Любой нормальный мужик при таком зрелище должен был уже испытывать… ну, скажем, приподнятое состояние. Но как болит бок. Гаврилин присел на край кровати, Лизавета немного поджала ноги, освобождая ему место. Спасибо, сестра. Вот если бы просто убрала свои ножки с кровати… и попку… и… ну, в общем, все те, до чего всего пару часов назад я так мечтал добраться.
Гаврилин прикрыл глаза. Не нужно было так напиваться. К горлу подкатился комок, и Гаврилин понял, что о выпивке тоже лучше не вспоминать.
– А Никита с Леной пошли прогуляться, – сказала Лизавета.
– Я их видел, – кивнул Гаврилин и тут же пожалел об этом. Не надо было пить, и не надо делать резких движений.
– Тебе налить? – спросила Лизавета.
– Сто грамм цианистого калия, – ответил Гаврилин, – мышьяком закусить.
Лизавета села на кровати, внимательно посмотрела в лицо Гаврилина.
– Тебе плохо?
– Утром было намного лучше.
Чуть теплая рука коснулась лица Гаврилина, легла
на лоб.
– У тебя температура.
– У меня дырочка в левом боку и почти бутылка коньяка в желудке, – пожаловался Гаврилин.
– Ложись, – Лизавета встала с кровати и попыталась помочь Гаврилину.
– Не надо, женщина, я сам. Не унижай мужика, – Гаврилин вцепился в левый бок руками, привстал, а потом завалился на правый бок.
– Убьешься так, – сказала Лизавета, и в ее голосе Гаврилину послышались заботливые ноты.
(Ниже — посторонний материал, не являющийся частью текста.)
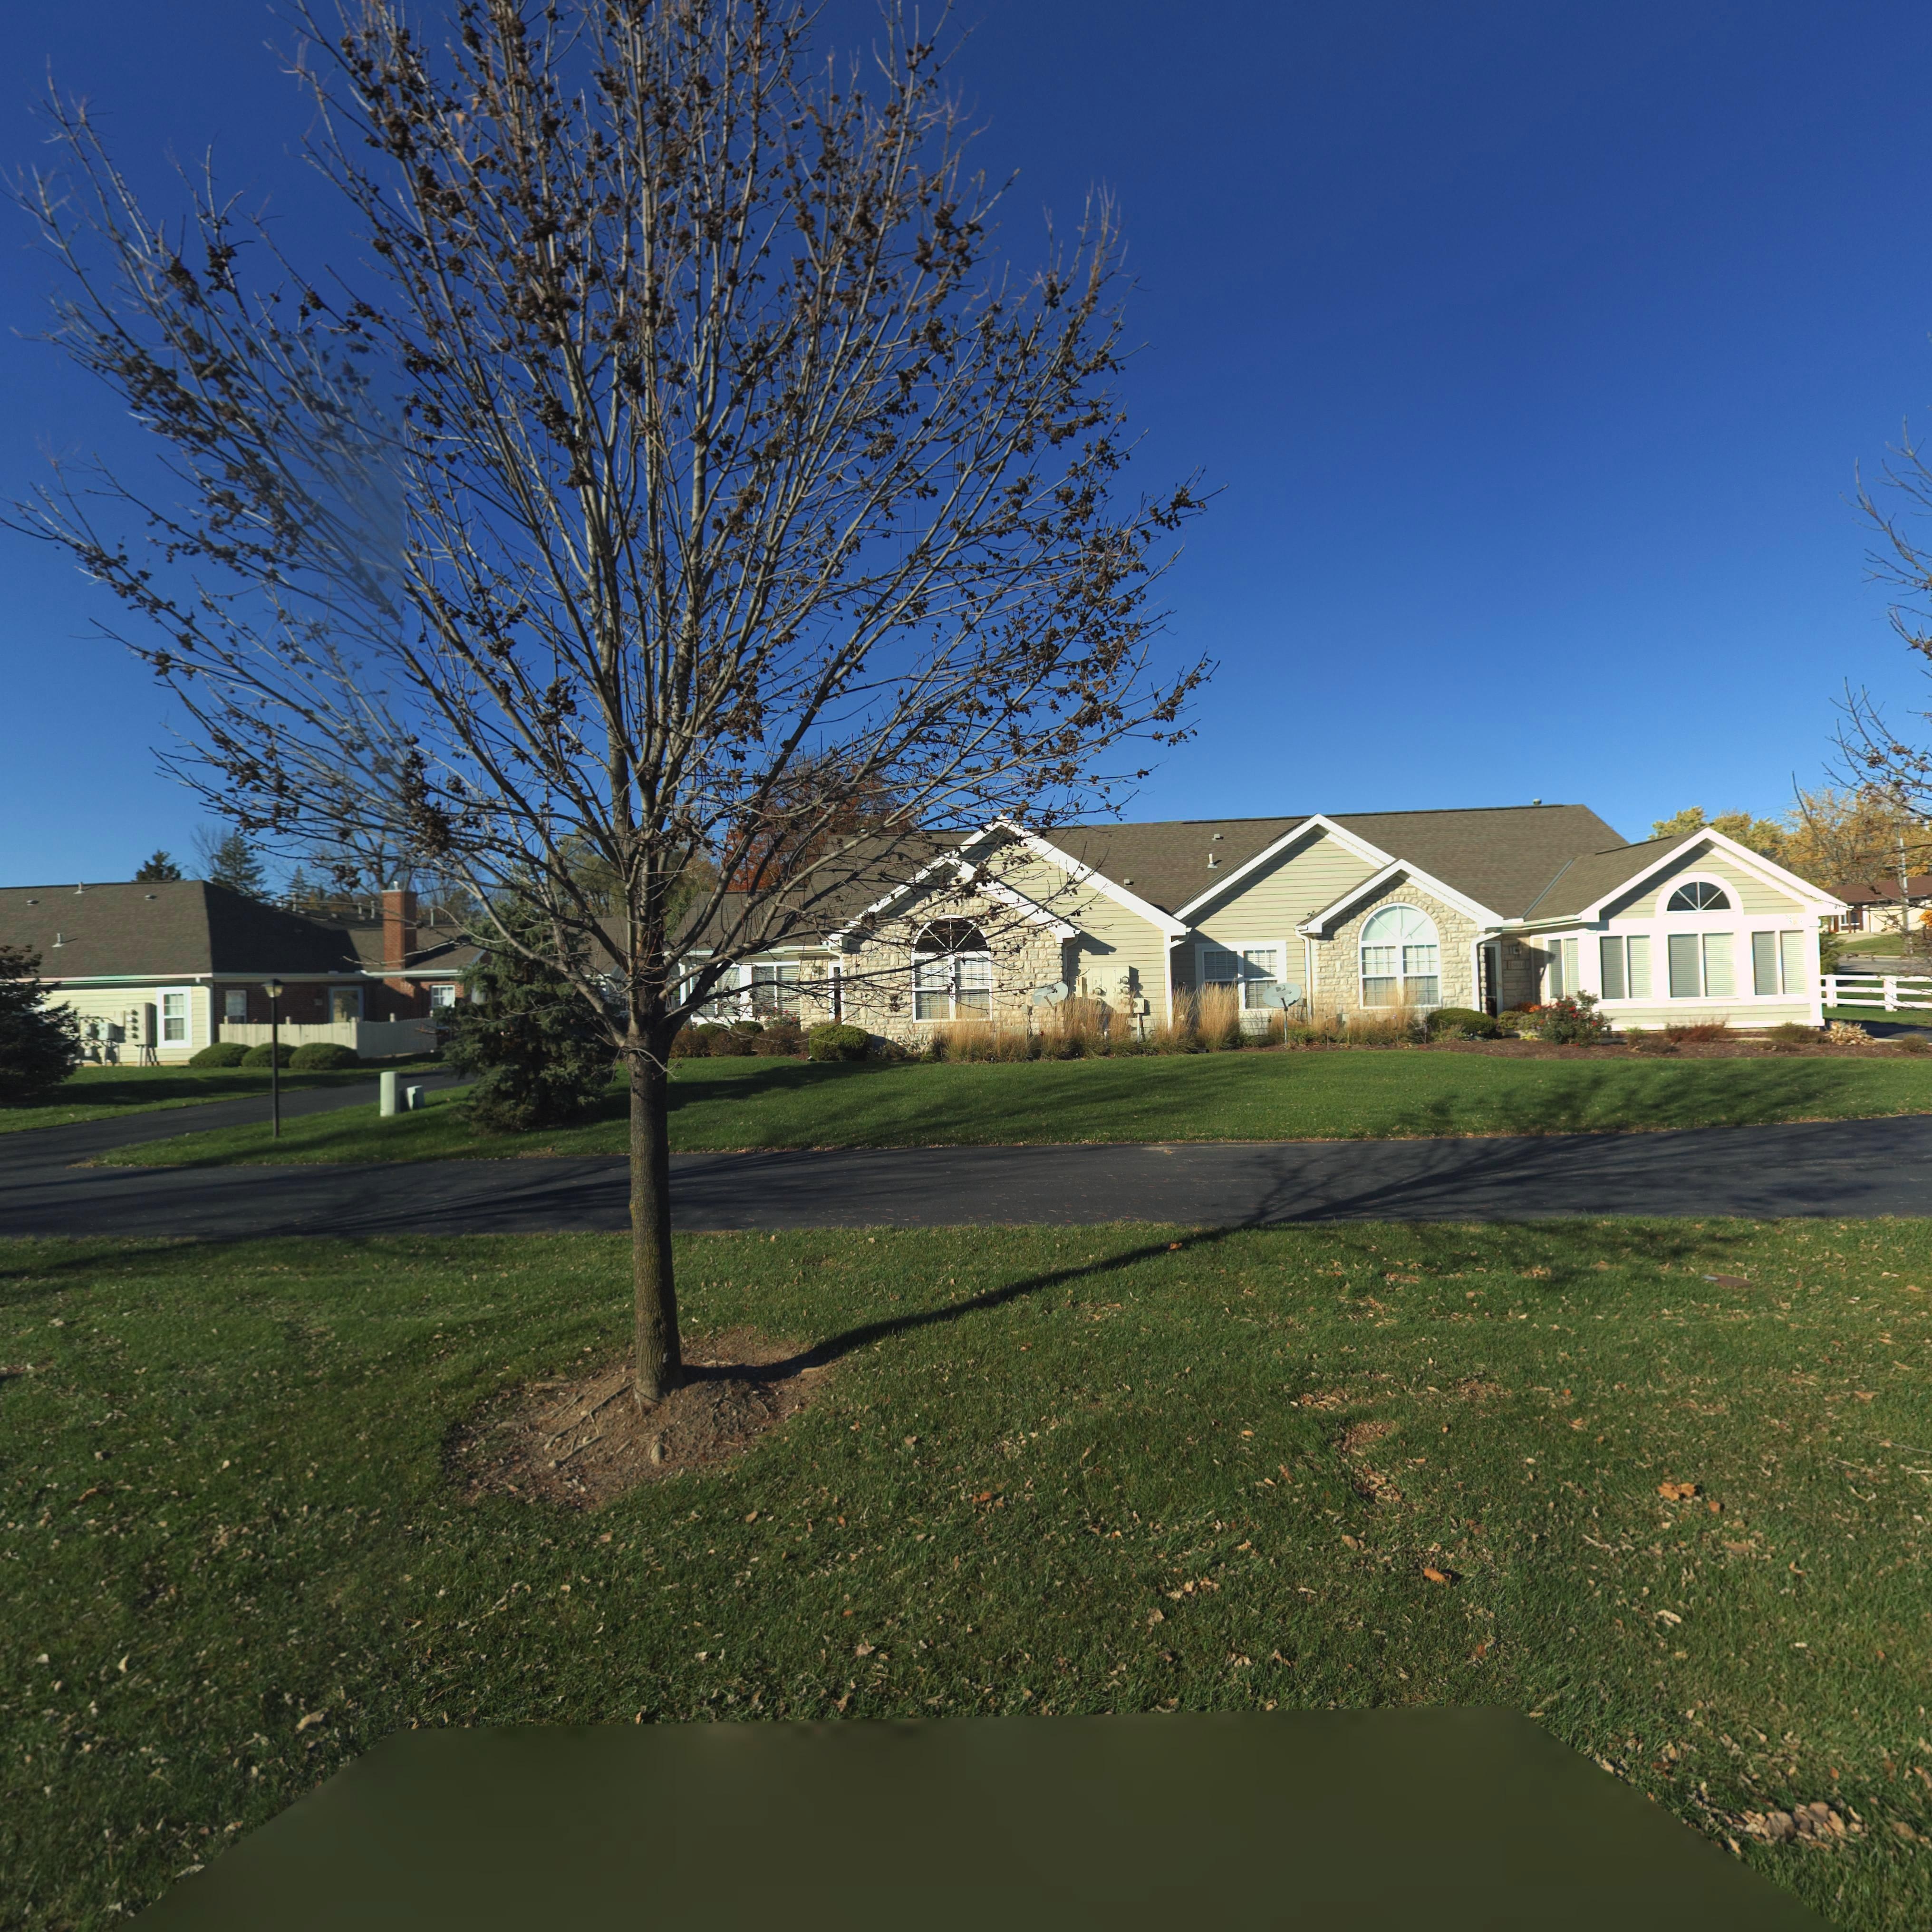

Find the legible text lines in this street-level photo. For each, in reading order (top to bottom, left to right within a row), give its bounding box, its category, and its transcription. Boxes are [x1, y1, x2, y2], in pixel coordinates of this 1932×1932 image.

[1511, 961, 1525, 969] StreetNumber: 5011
Приятно, подумал Гаврилин.
– У тебя есть что-нибудь от боли?
– Тебе сейчас не стоит, после выпивки.
– После выпивки… – протянул Гаврилин, – да, за все нужно платить.
– Я здесь приберу, похоже, праздник закончился, – констатировала грустно Лизавета.
– Он только откладывается, вот у меня перестанет зудеть в боку…
В дверь палаты постучали. Какие все вокруг вежливые, подумал Гаврилин. Стоп. А кто это в два часа ночи приперся в палату? Медсестры здесь стучат одинаково, мягко и осторожно, Клоун вломился бы в дверь без стука, или, в крайнем случае, двинул бы пару раз в дверь рукой. А тут уверенные, жесткие удары. Сильные. У Гаврилина даже на мгновение заныли костяшки пальцев на правой руке.
– Войдите, – сказал Гаврилин.
– Добрый вечер, – сказал вошедший в палату мужчина.
Ну настоящий полковник, всплыла почему-то в голове Гаврилина фраза из песни. Чуть выше среднего роста, коренастый, короткая стрижка, лет сорок пять на вид.
– Вы к кому? – Гаврилин даже улыбнулся, услышав каким официальным тоном задала этот вопрос Лизавета.